- EXERCISE
Condense the forum thread's paragraph beginning "BIG emphasis on copying the file" into a single shorter sentence that keeps its main facts.

- PAGE TEXT
::::::::

BIG emphasis on copying the file. I was trying to move the file from /sdcard to /data and even with r/w file would not move. You *MUST* copy the file and paste into /data

4. Reboot
5. Enjoy.


----------



## rivrstx (Mar 1, 2012)

CygnusisX1 said:


> Posted this in reply to Dakota0206 on XDA to help some people out having troubles with custom carrier text:
> 
> This ABSOLUTELY worked for me. Huge tip for all you others that are still having issues getting the custom carrier text that you want:
> 
> ...


I've been looking for a fix for this. This is the winner! It worked perfectly. Thanks!!


----------



## Birthofahero (Aug 18, 2011)

CygnusisX1 said:


> Posted this in reply to Dakota0206 on XDA to help some people out having troubles with custom carrier text:
> 
> This ABSOLUTELY worked for me. Huge tip for all you others that are still having issues getting the custom carrier text that you want:
> 
> ...


I tried downloading this file but it keeps saying download unsuccessful.

Sent from my Galaxy Nexus using RootzWiki


----------



## 561427 (Jun 28, 2012)

Birthofahero said:


> I tried downloading this file but it keeps saying download unsuccessful.
> 
> Sent from my Galaxy Nexus using RootzWiki


i just DLd fine a few secs ago. try again.


----------



## exzacklyright (Oct 3, 2011)

CygnusisX1 said:


> Posted this in reply to Dakota0206 on XDA to help some people out having troubles with custom carrier text:
> 
> This ABSOLUTELY worked for me. Huge tip for all you others that are still having issues getting the custom carrier text that you want:
> 
> ...

::::::::

- DATA PROVIDED
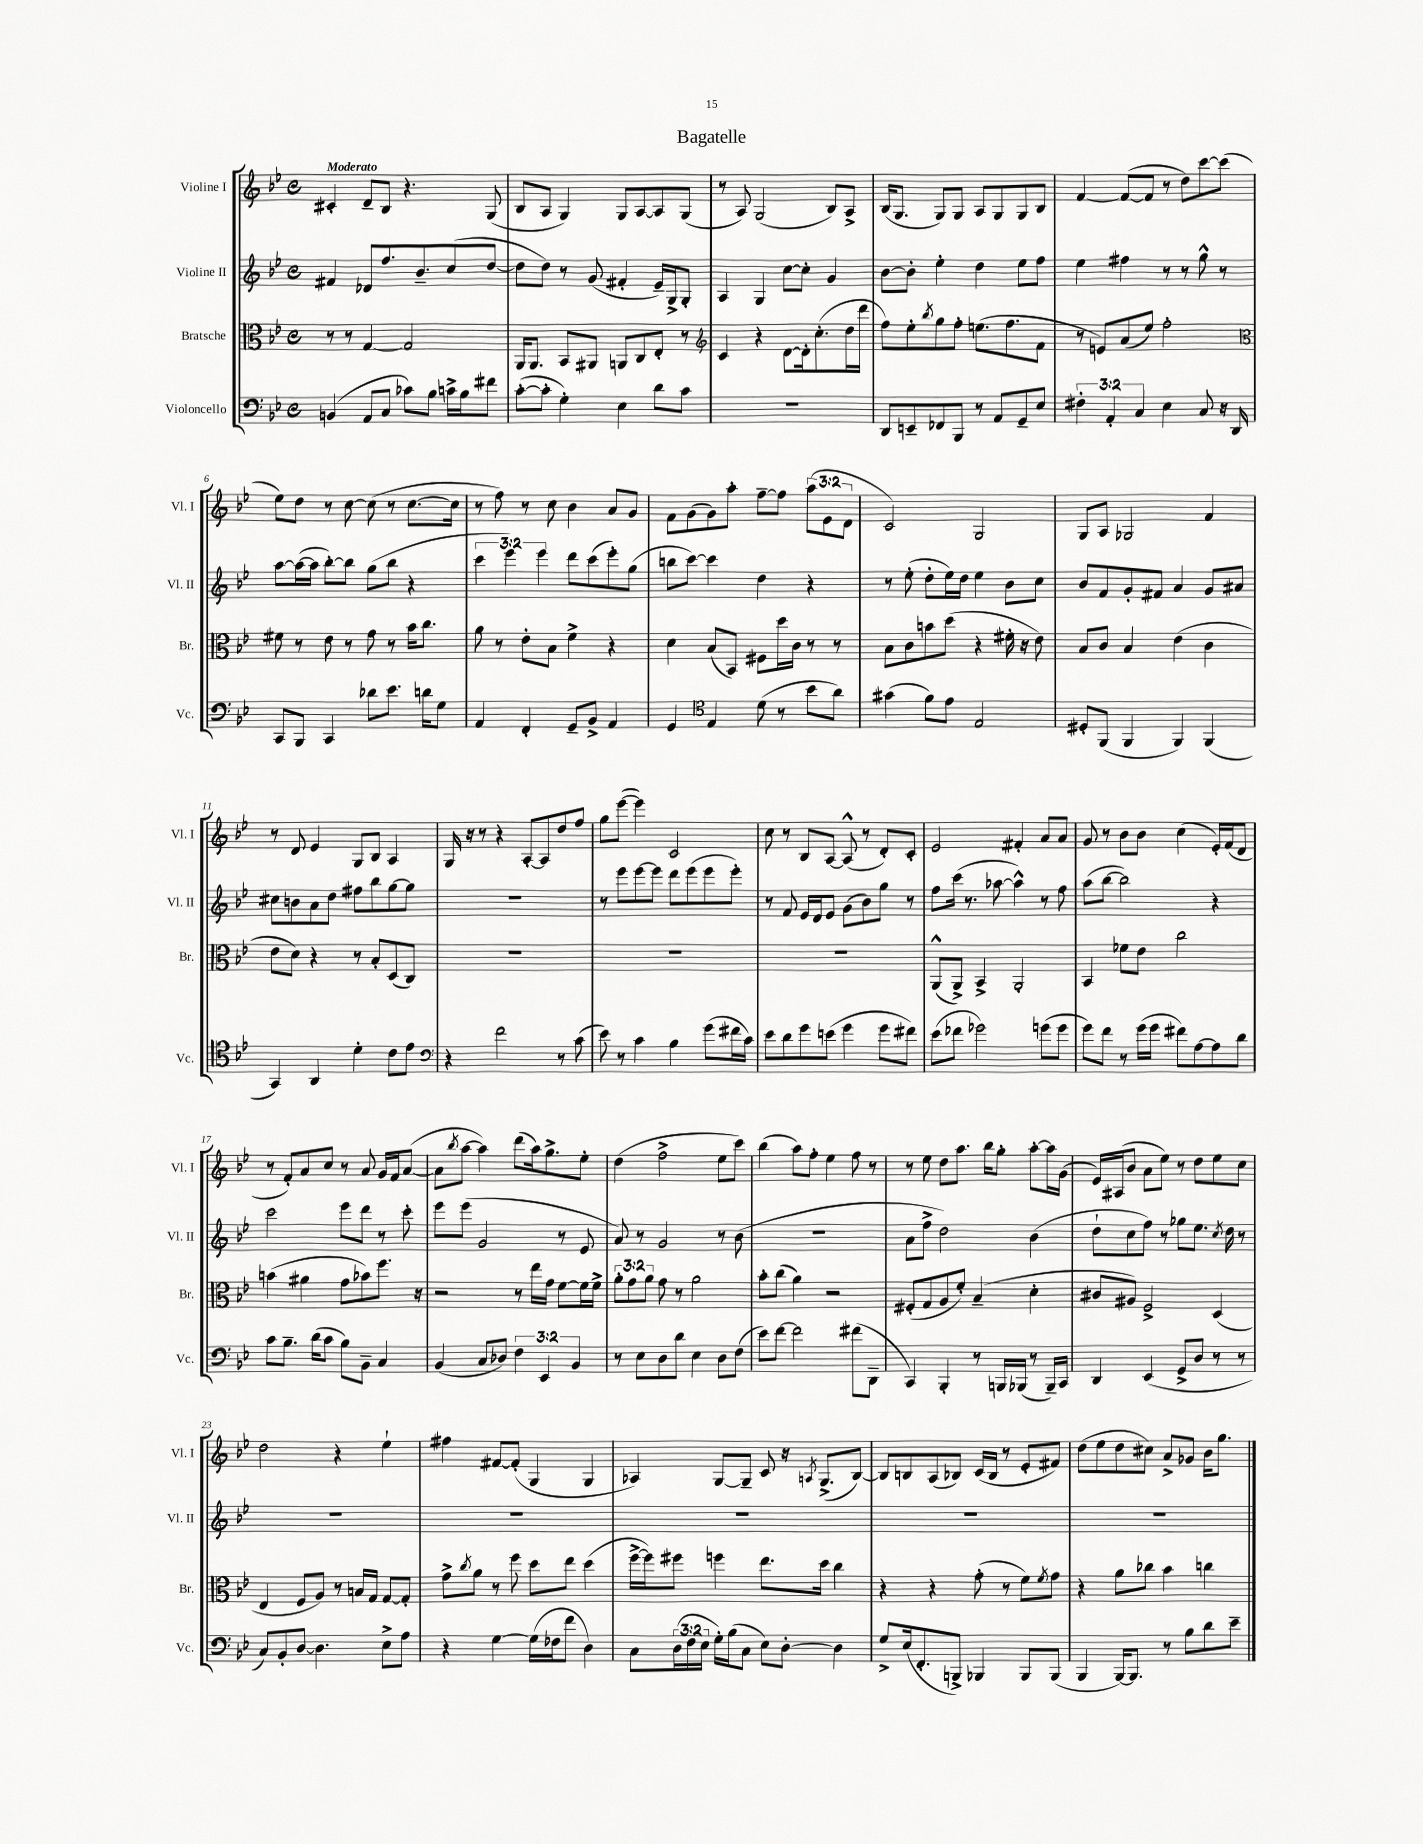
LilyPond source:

::::::::

- ANSWER FOR THIS EXERCISE
The file has to be copied and pasted into /data, because moving it there from /sdcard failed even with r/w access.